Exercise instructions: Pull each line containing "center" out of the data and copy it.

Source data:
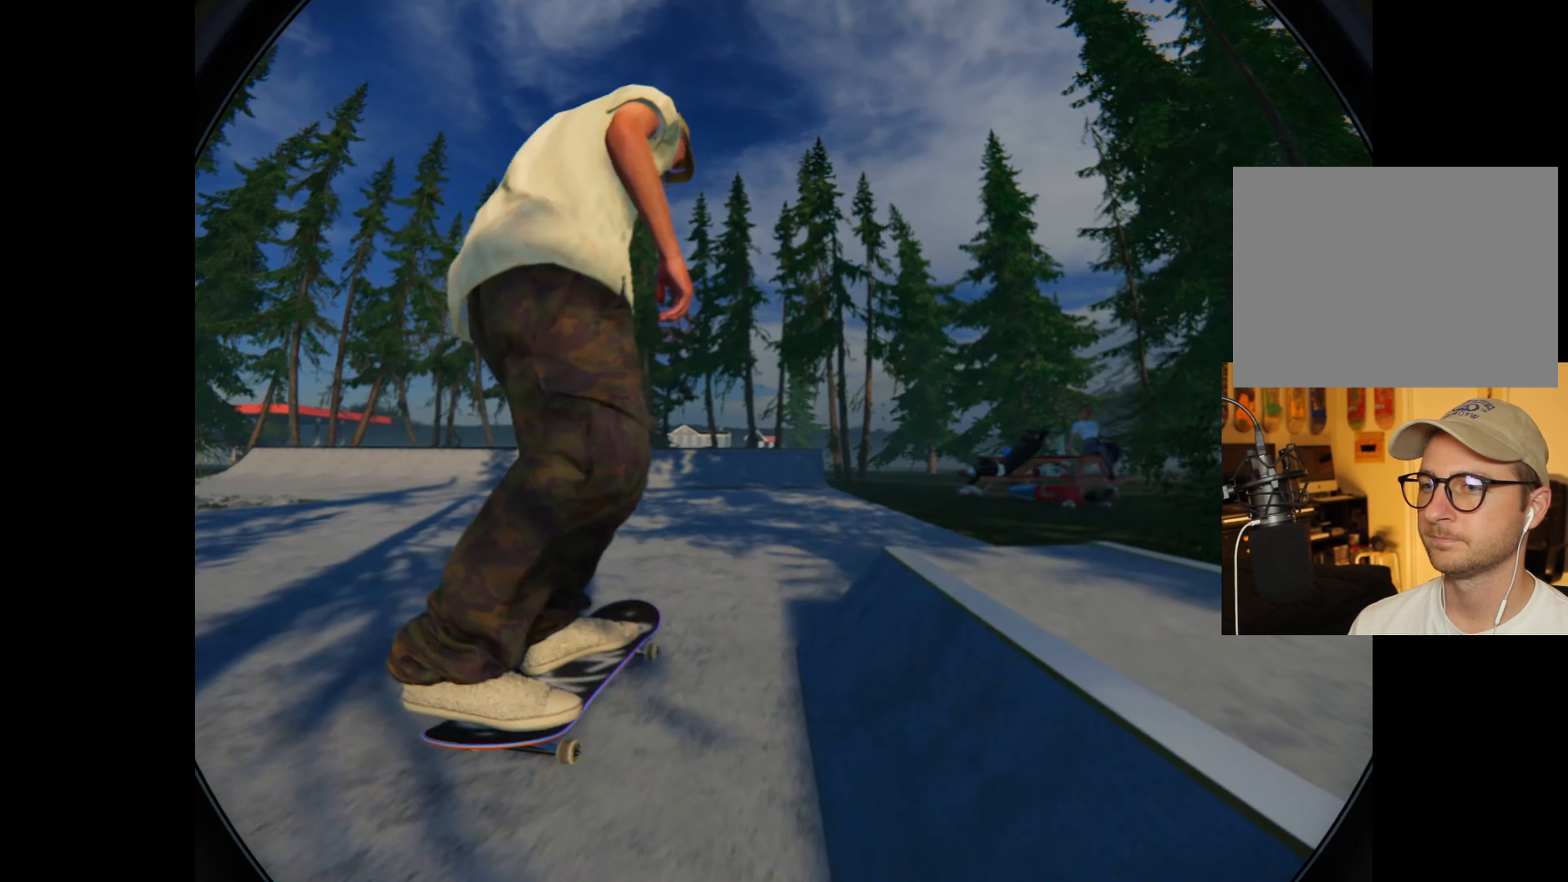
{"dt_ms": 500, "buttons": ["L2"], "left_stick": "center", "right_stick": "center", "events": [[133, "L2", "down"]]}
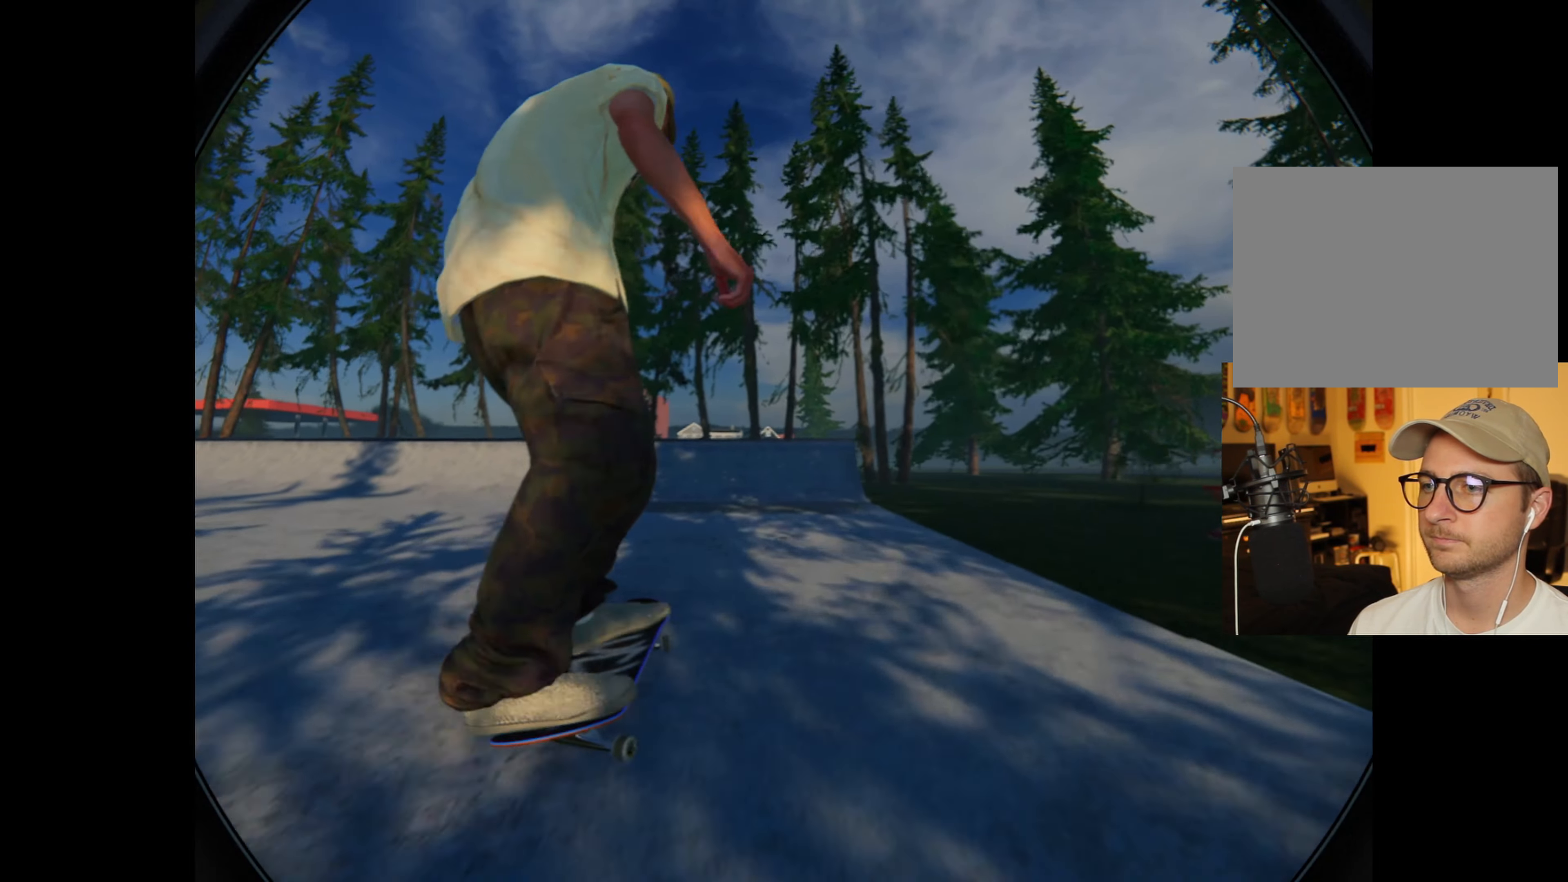
{"dt_ms": 500, "buttons": ["L2"], "left_stick": "center", "right_stick": "center", "events": [[250, "L2", "up"], [383, "L2", "down"]]}
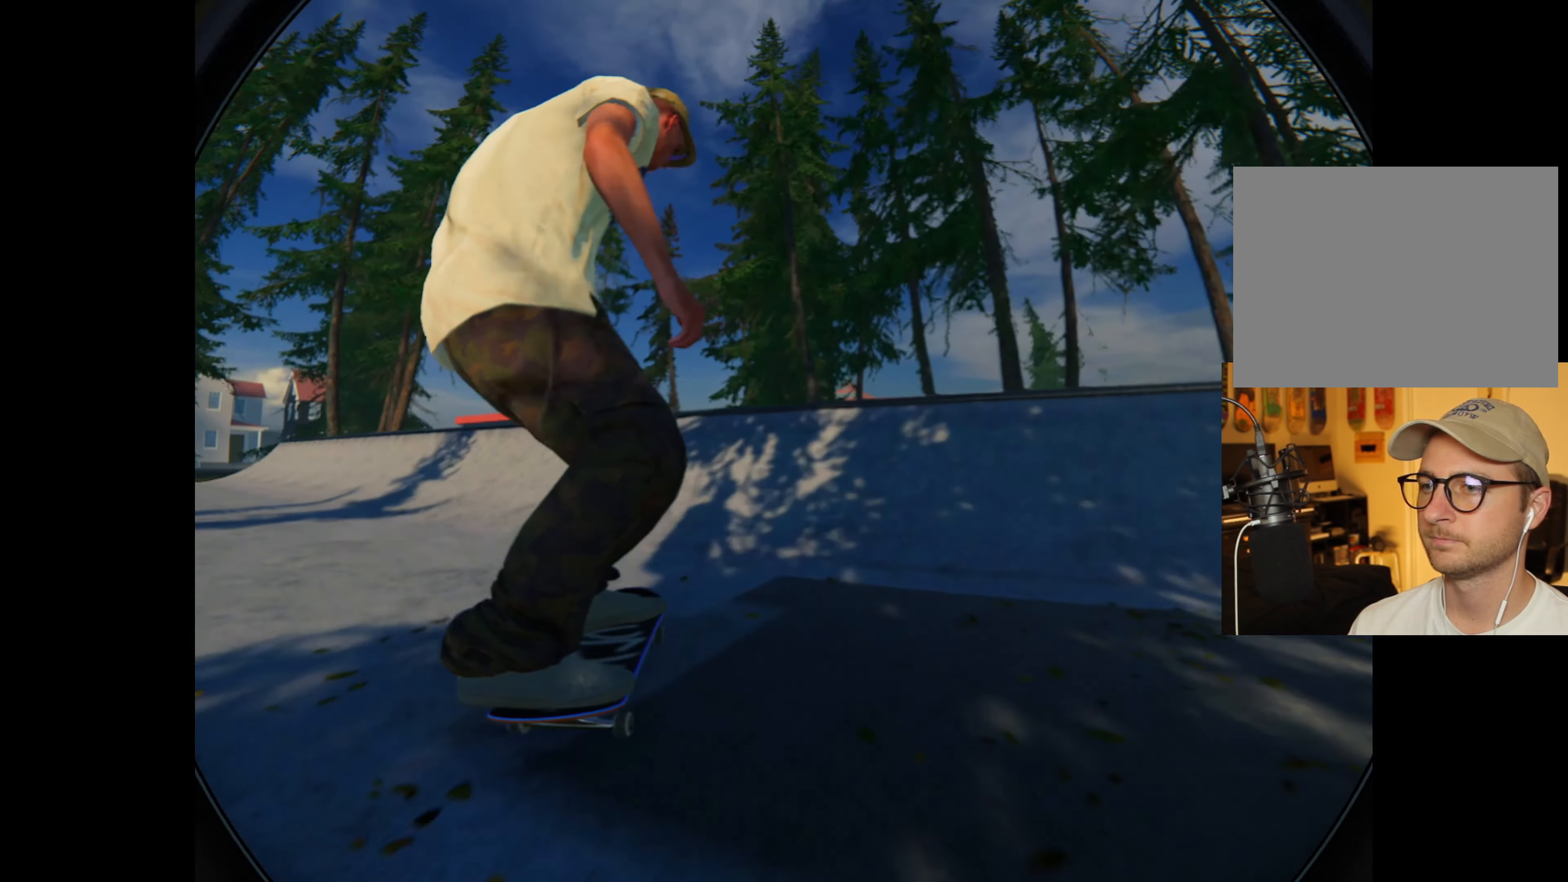
{"dt_ms": 500, "buttons": ["R2"], "left_stick": "down", "right_stick": "down", "events": [[183, "L2", "up"], [333, "left_stick", "down"], [333, "right_stick", "down"], [367, "R2", "down"]]}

Output:
{"dt_ms": 500, "buttons": ["L2"], "left_stick": "center", "right_stick": "center", "events": [[133, "L2", "down"]]}
{"dt_ms": 500, "buttons": ["L2"], "left_stick": "center", "right_stick": "center", "events": [[250, "L2", "up"], [383, "L2", "down"]]}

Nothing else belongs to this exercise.